* PROBLEM STATEMENT:
Out of the listing below, copy every line that carries the string "ambiente".

* DATA EXCERPTS:
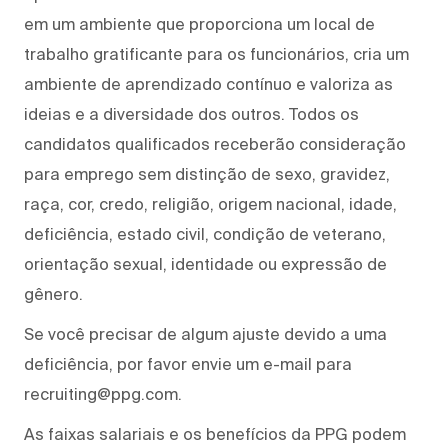
em um ambiente que proporciona um local de
trabalho gratificante para os funcionários, cria um
ambiente de aprendizado contínuo e valoriza as
ideias e a diversidade dos outros. Todos os
candidatos qualificados receberão consideração
para emprego sem distinção de sexo, gravidez,
raça, cor, credo, religião, origem nacional, idade,
deficiência, estado civil, condição de veterano,
orientação sexual, identidade ou expressão de
gênero.
Se você precisar de algum ajuste devido a uma
deficiência, por favor envie um e-mail para
recruiting@ppg.com.
As faixas salariais e os benefícios da PPG podem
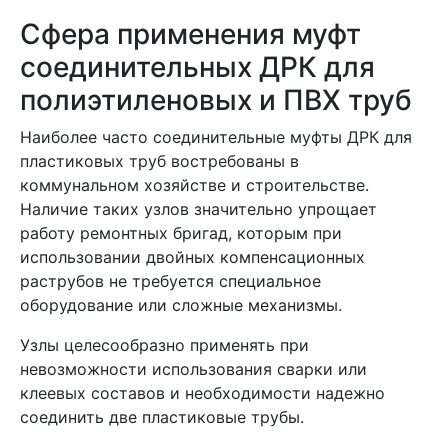
Сфера применения муфт
соединительных ДРК для
полиэтиленовых и ПВХ труб
Наиболее часто соединительные муфты ДРК для
пластиковых труб востребованы в
коммунальном хозяйстве и строительстве.
Наличие таких узлов значительно упрощает
работу ремонтных бригад, которым при
использовании двойных компенсационных
раструбов не требуется специальное
оборудование или сложные механизмы.
Узлы целесообразно применять при
невозможности использования сварки или
клеевых составов и необходимости надежно
соединить две пластиковые трубы.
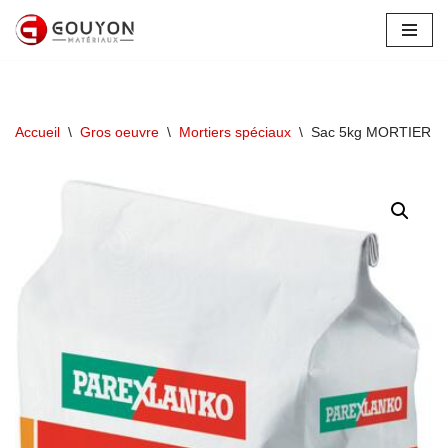
Aller
au
contenu
Accueil
\
Gros oeuvre
\
Mortiers spéciaux
\
Sac 5kg MORTIER 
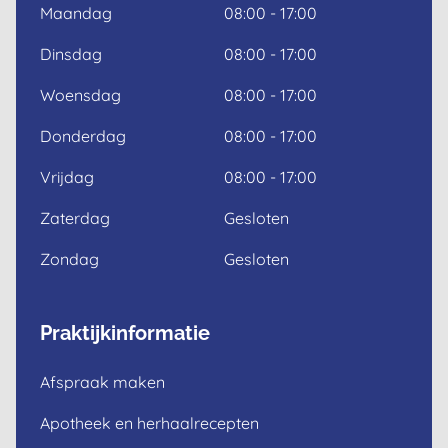
Maandag
08:00 - 17:00
Dinsdag
08:00 - 17:00
Woensdag
08:00 - 17:00
Donderdag
08:00 - 17:00
Vrijdag
08:00 - 17:00
Zaterdag
Gesloten
Zondag
Gesloten
Praktijkinformatie
Afspraak maken
Apotheek en herhaalrecepten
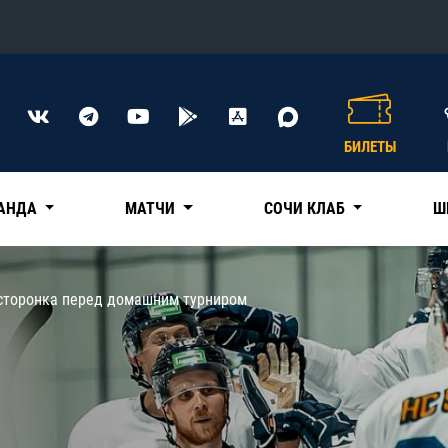
Конференция «Восток»
Дивизион Харламова
БИЛЕТЫ
Автомобилист
сляции
Ак Барс
АНДА
МАТЧИ
СОЧИ КЛАБ
Ш
Металлург Мг
Нефтехимик
 трансляции
сторонка перед домашним турниром
Трактор
магазин
Дивизион Чернышева
Авангард
ние КХЛ
Адмирал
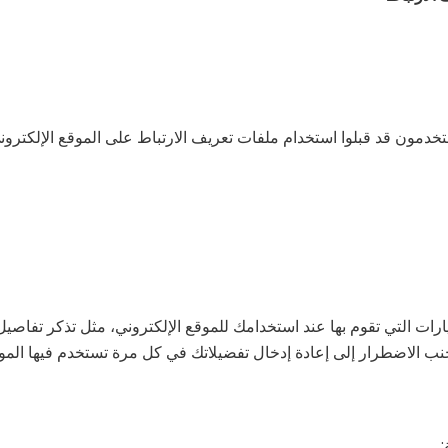
تخدمون قد قبلوا استخدام ملفات تعريف الارتباط على الموقع الإلكترون
يارات التي تقوم بها عند استخدامك للموقع الإلكتروني، مثل تذكر تفا
نب الاضطرار إلى إعادة إدخال تفضيلاتك في كل مرة تستخدم فيها الموق
:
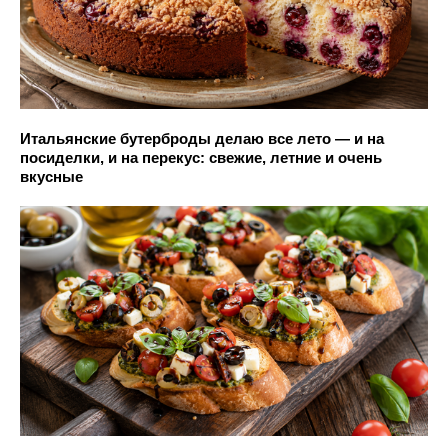
Итальянские бутерброды делаю все лето — и на
посиделки, и на перекус: свежие, летние и очень
вкусные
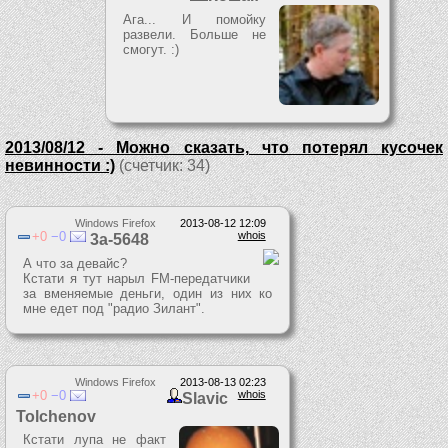
Ага... И помойку
развели. Больше не
смогут. :)
2013/08/12 - Можно сказать, что потерял кусочек
невинности :)
(счетчик: 34)
Windows Firefox
2013-08-12 12:09
0
0
whois
3a-5648
А что за девайс?
Кстати я тут нарыл FM-передатчики
за вменяемые деньги, один из них ко
мне едет под "радио Зилант".
Windows Firefox
2013-08-13 02:23
0
0
whois
Slavic
Tolchenov
Кстати лупа не факт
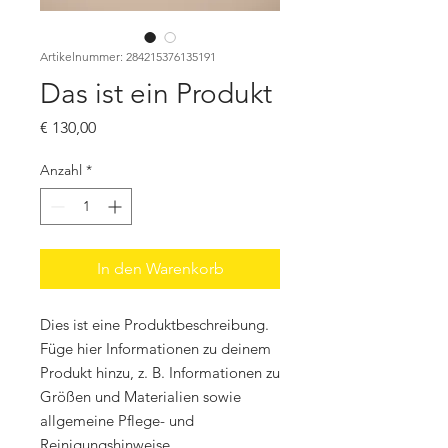
Artikelnummer: 284215376135191
Das ist ein Produkt
Preis
€ 130,00
Anzahl
*
In den Warenkorb
Dies ist eine Produktbeschreibung. 
Füge hier Informationen zu deinem 
Produkt hinzu, z. B. Informationen zu 
Größen und Materialien sowie 
allgemeine Pflege- und 
Reinigungshinweise.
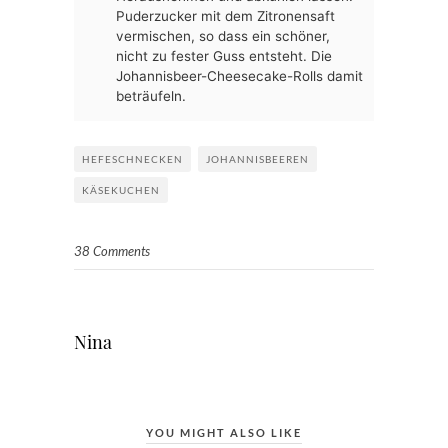
Puderzucker mit dem Zitronensaft
vermischen, so dass ein schöner,
nicht zu fester Guss entsteht. Die
Johannisbeer-Cheesecake-Rolls damit
beträufeln.
HEFESCHNECKEN
JOHANNISBEEREN
KÄSEKUCHEN
38 Comments
Nina
YOU MIGHT ALSO LIKE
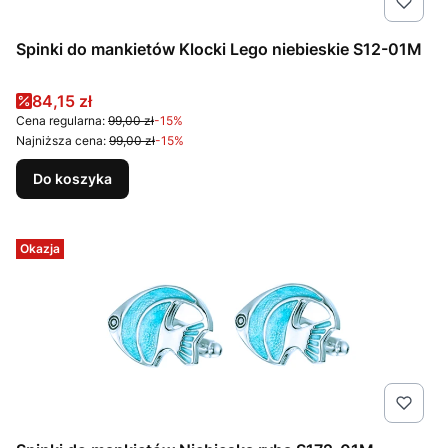
Spinki do mankietów Klocki Lego niebieskie S12-01M
Cena promocyjna
84,15 zł
Cena regularna:
99,00 zł
-15%
Najniższa cena:
99,00 zł
-15%
Do koszyka
Okazja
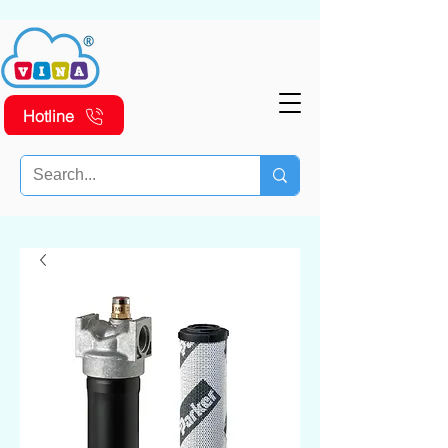
Hotline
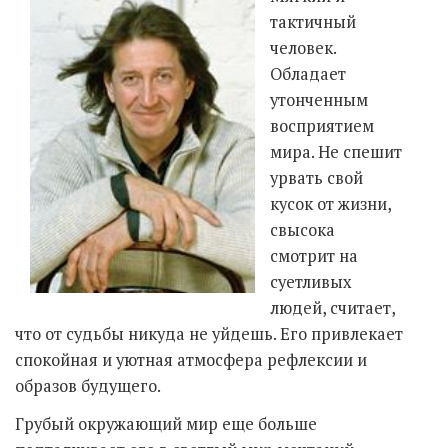
тактичный
человек.
Обладает
утонченным
восприятием
мира. Не спешит
урвать свой
кусок от жизни,
свысока
смотрит на
суетливых
людей, считает,
что от судьбы никуда не уйдешь. Его привлекает
спокойная и уютная атмосфера рефлексии и
образов будущего.
Грубый окружающий мир еще больше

* COMPLETED EXERCISE:
em um ambiente que proporciona um local de
ambiente de aprendizado contínuo e valoriza as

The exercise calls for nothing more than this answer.